Record the results for the liquidity, profitability and efficiency ratios from the projection in Table
2 on the “Tables” tab.
4. Now assume BURRITOJOINT is considering a change in its financing policy. It is considering using
accumulated cash (from past and current retained earnings) to pay for new assets instead of selling
new equity. This means you must adjust the model to account for the change in the financing policy.
There are a number of ways to adjust your model. Here’s one that will preserve the original model so
that you won’t lose those results:
Right-click the sheet tab at the bottom of the spreadsheet and select “Move or Copy”
Check the “Create a Copy” box and click OK
Right-click the new tab and rename it “Cash Financing”
(a) Adjust your pro form balance sheet to reflect the growth level and new financing policy. So now
“Cash and Cash Equivalents” is the plug value.
 All assets (except cash) will grow at the sales growth rate, so the formulas do not change
 A/P still grows at the sales growth rate so M37 = C37*(1 + C$79)
 No other liabilities change values.
 Retained Earnings in the pro form balance sheet still increases by the “Increased RE from
New Sales” calculated in cell C82 so M48 = C48 + C82.
 The new financing policy means new equity is not issued so M47 = C47.
 Set “Cash and Cash Equivalents” equal to “Total Liabilities and Equity” less all the non-cash
assets. This is the plug value.
So cell M24 = M51 – M33 – M27 – M26 – M25 = $261,445 (at 25% growth)
 Be sure that your “Totals” values are calculated correctly and that your balance sheet
“balances.”
 Note that Total Assets in the pro-forma no longer equals 2009 Total Assets multiplied by one
plus the growth rate. Why? Because BURRITOJOINT will use cash to buy new assets.

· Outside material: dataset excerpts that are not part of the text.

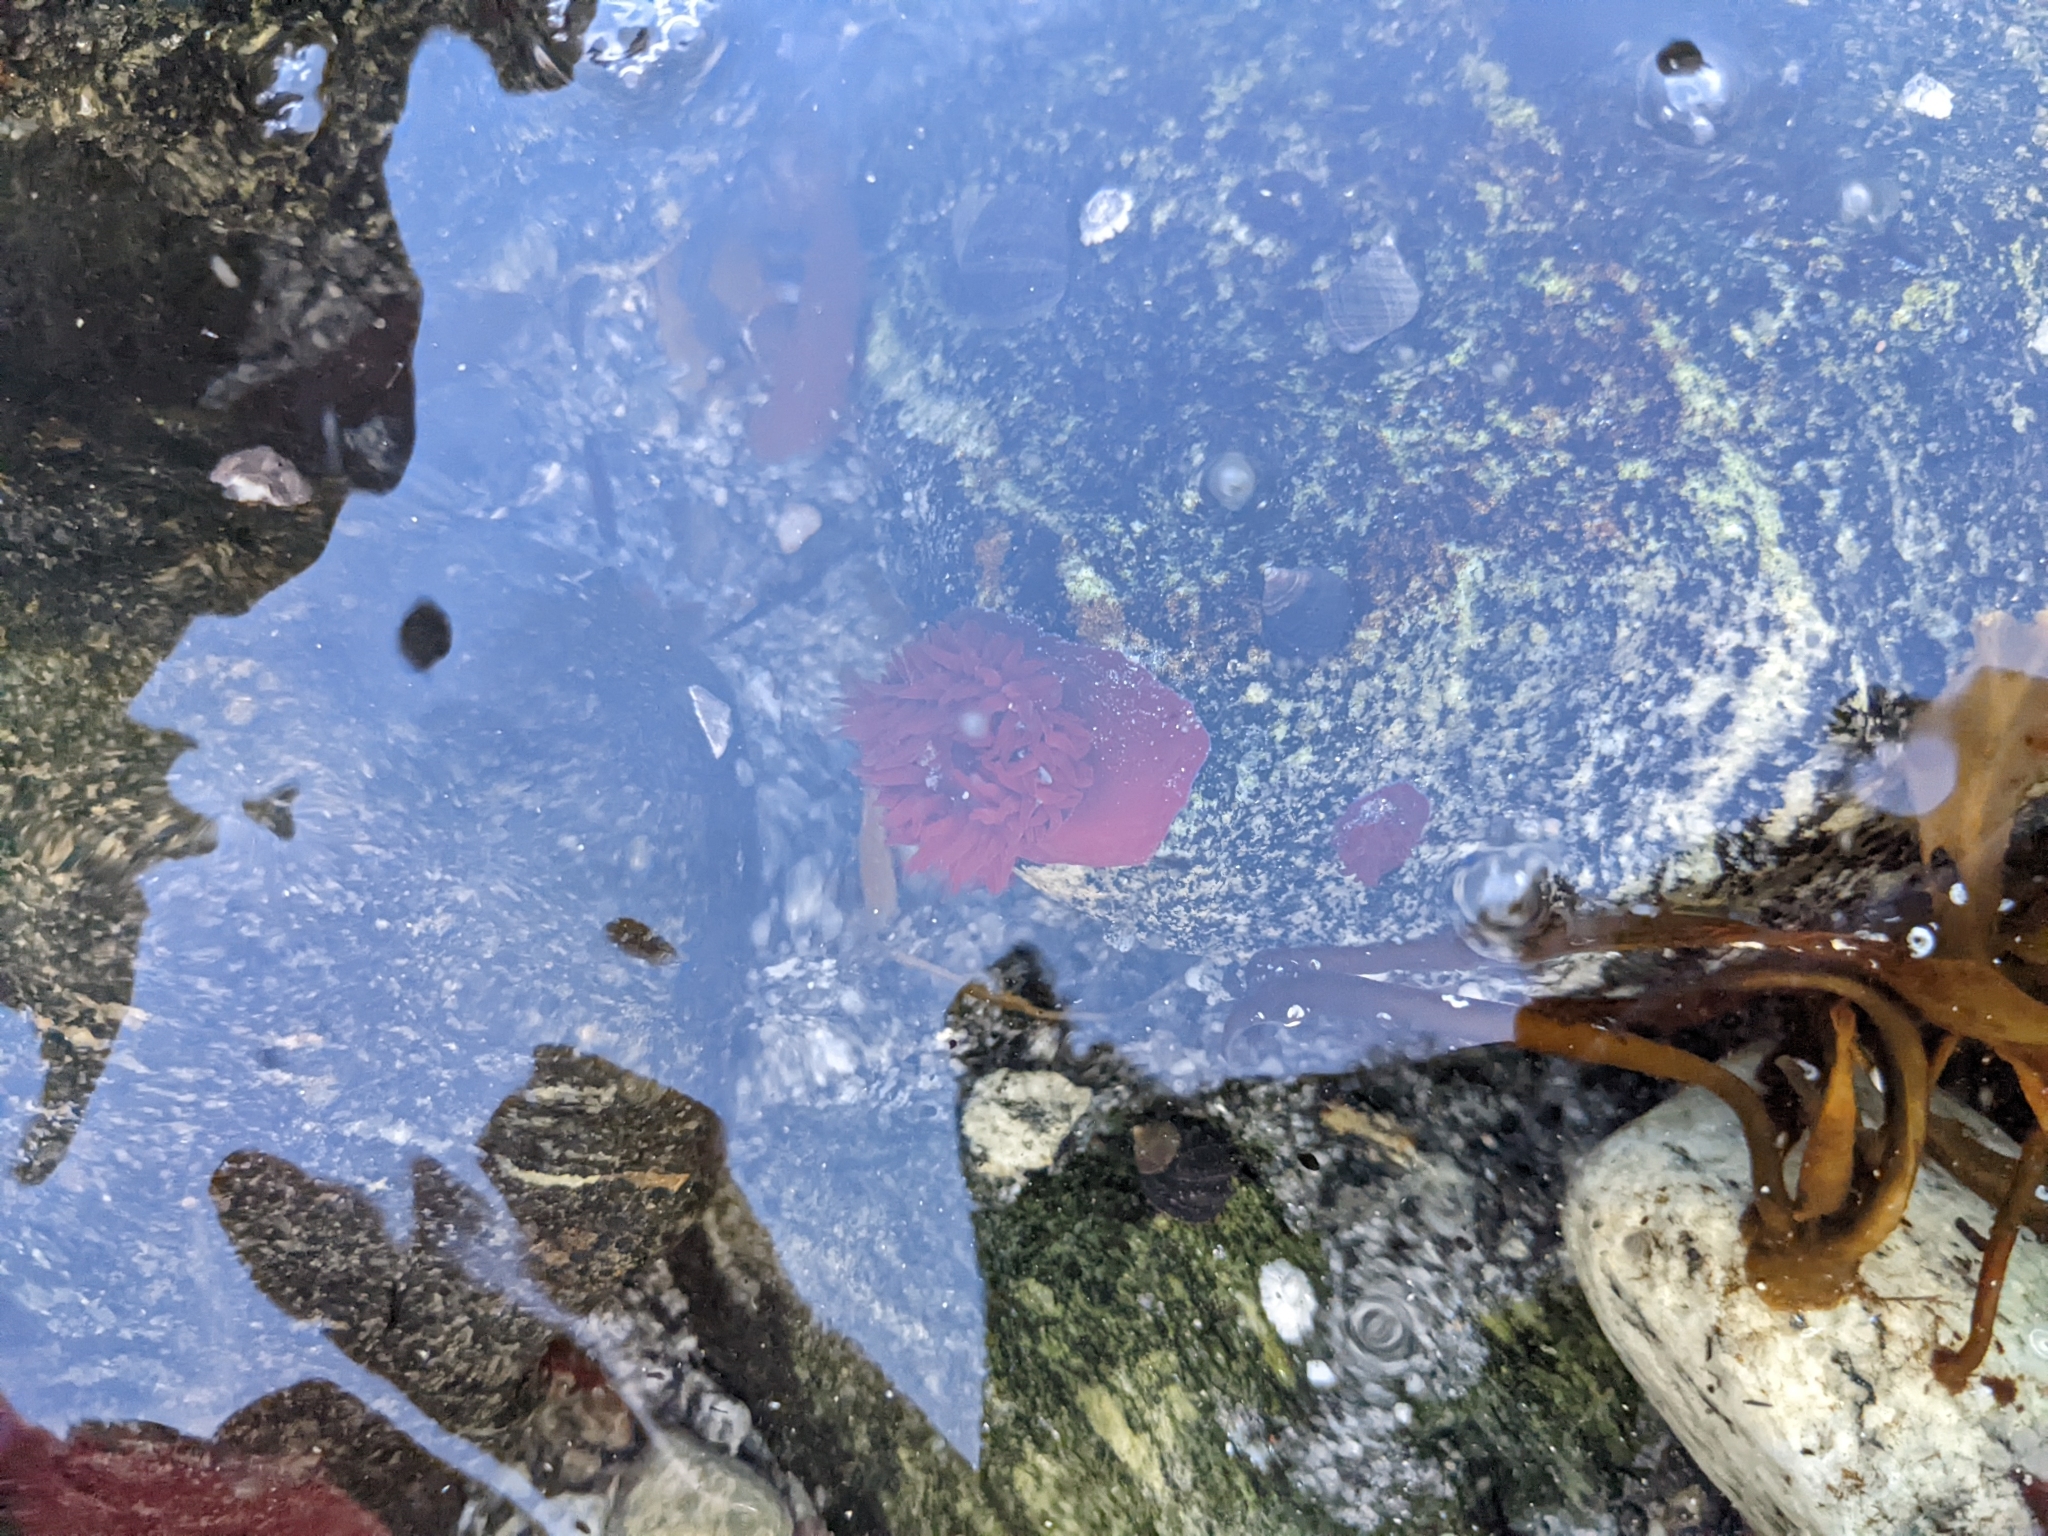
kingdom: Animalia
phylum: Cnidaria
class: Anthozoa
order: Actiniaria
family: Actiniidae
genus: Actinia
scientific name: Actinia equina
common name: Beadlet anemone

Record the results for the liquidity, profitability and efficiency ratios from the projection in Table
2 on the “Tables” tab.
(b) Next calculate the maximum sales growth BURRITOJOINT could finance using existing cash.
Assume the minimum cash holdings can be no less than 10% of total assets (BURGERHAVEN
holds less than 6%) and that any additional cash may be used to finance growth. (Note we will
still assume that A/P growth is spontaneous, so that portion of growth will be financed by
suppliers.)

To do this, first copy and create a new spread sheet (called Max Growth) so you don’t lose
the results from above.
5

Change the sales growth value in Cell C79 until the common-size pro-forma “Cash” in cell
N24 is 10% of Total Assets. You may want to use the “Solver” or “Goal Seek” Excel
functions instead of changing the cell manually.

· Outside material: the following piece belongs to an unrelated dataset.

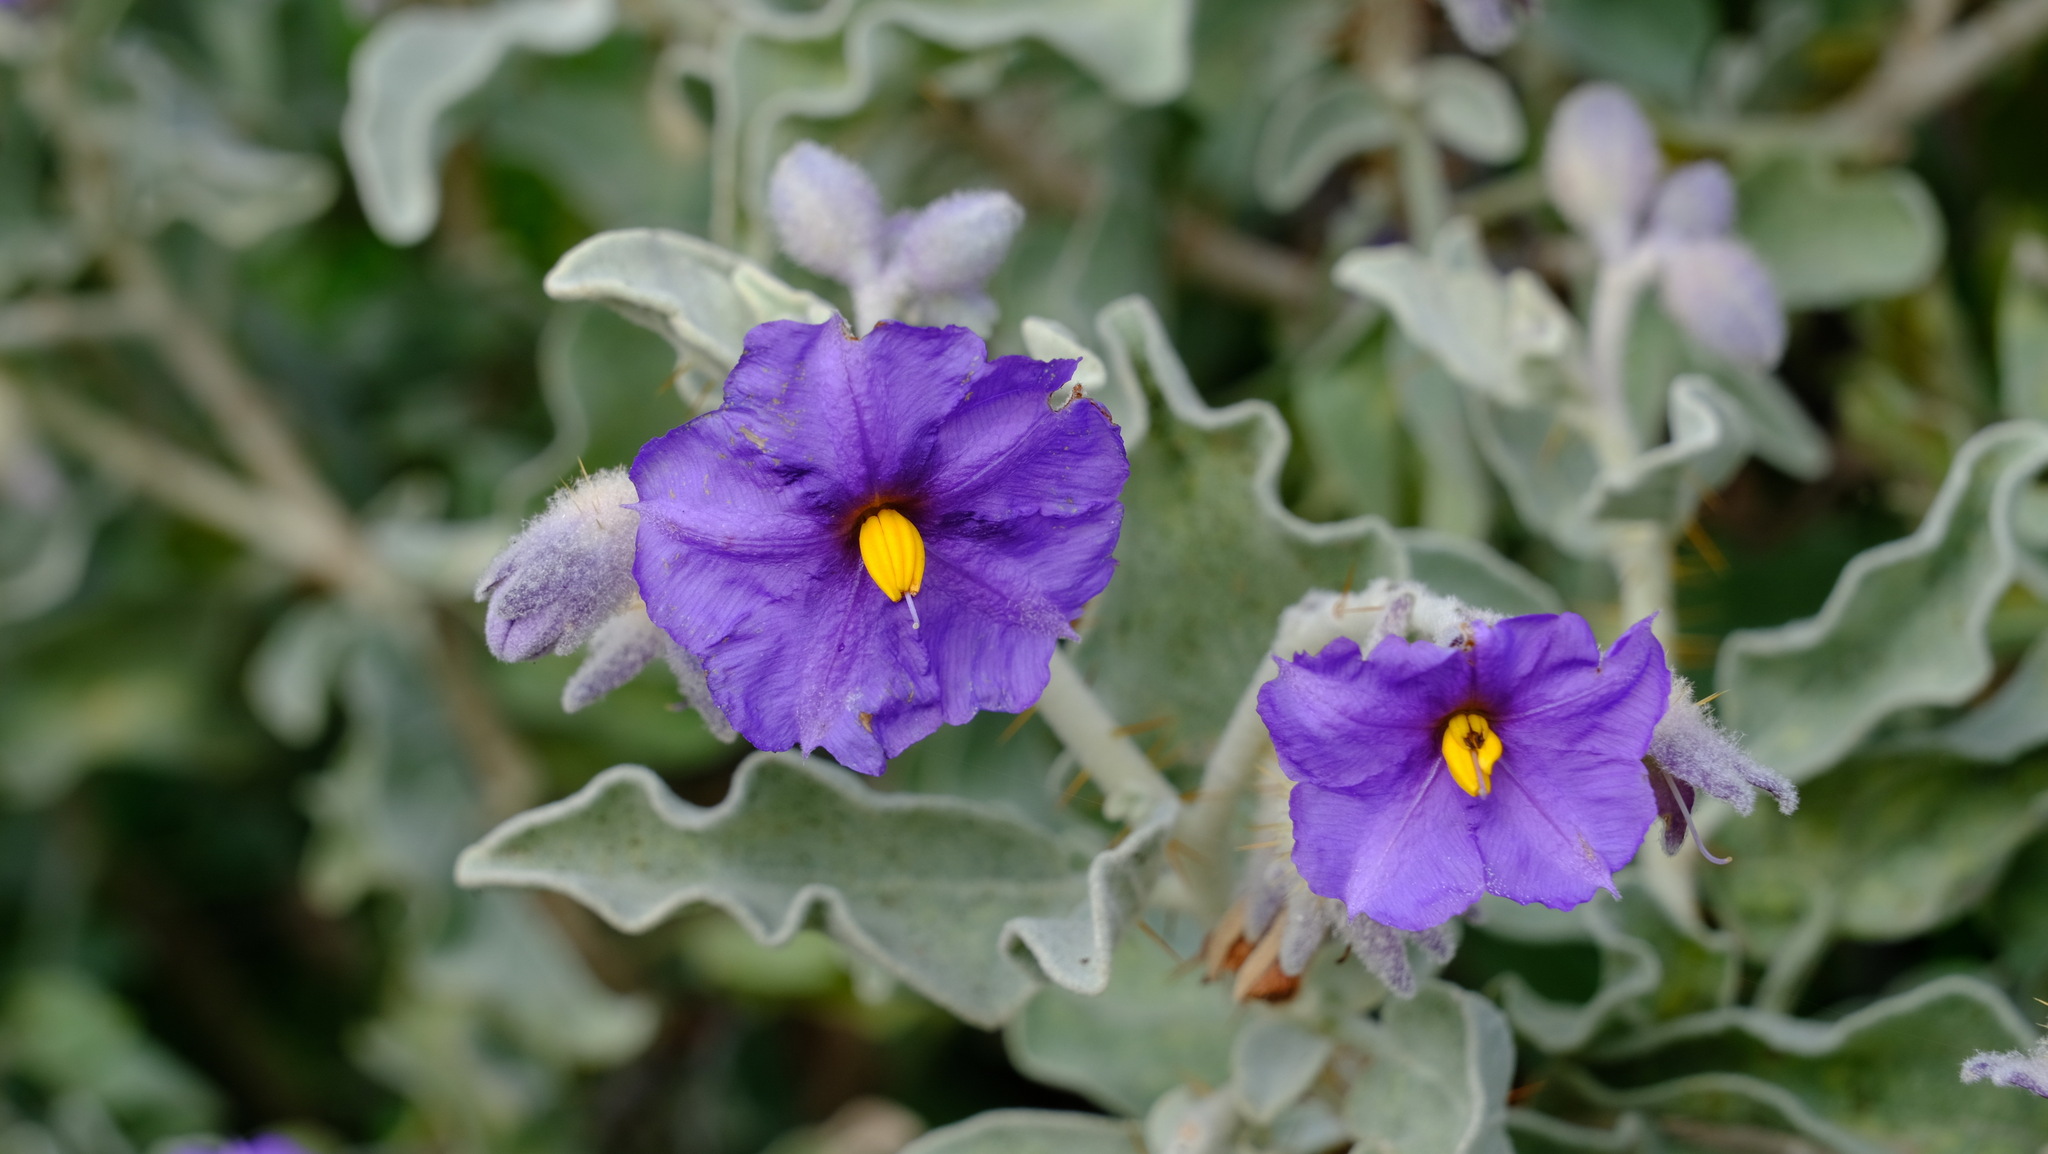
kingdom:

Record the results for the liquidity, profitability and efficiency ratios from the projection in Table
2 on the “Tables” tab.
Part 3: Growth Analysis
We now have the ability to compare the effects of differing growth rates and financing policies on the
performance of the company. For each growth scenario, place the short-term solvency ratios and the
profit, leverage and efficiency measures you calculated in Table 2 on the Tables tab.
1. Compare the short-term solvency for 25% sales growth under the 2 financing options (selling equity
or using existing cash). Under which option does the firm have better short-term solvency? How
does the resulting short term-solvency compare to the current 2009 values? How does it compare to
BURGERHAVEN?
Compare the long-term solvency (EM). Are the long-term solvency results consistent with the shortterm solvency results?
2. Compare the profitability (ROE) for 25% sales growth under the 2 financing options. Under which
option is the profitability greater? Explain why.
3. Compare the overall efficiency (ROA) for 25% sales growth under the 2 financing options. Under
which option is the ROA greater? Explain why.
4. Compare the components of overall efficiency (AT and PM) for 25% sales growth under the 2
financing options. How do the different financing options affect the components of efficiency?
Explain why.
5. Look at the results for max growth using cash. How do the solvency, profitability and efficiency
measures under this scenario compare to the other results?
6. Given your analysis, write a brief recommendation suggesting a financing policy. Support your
recommendation with the results from the analysis.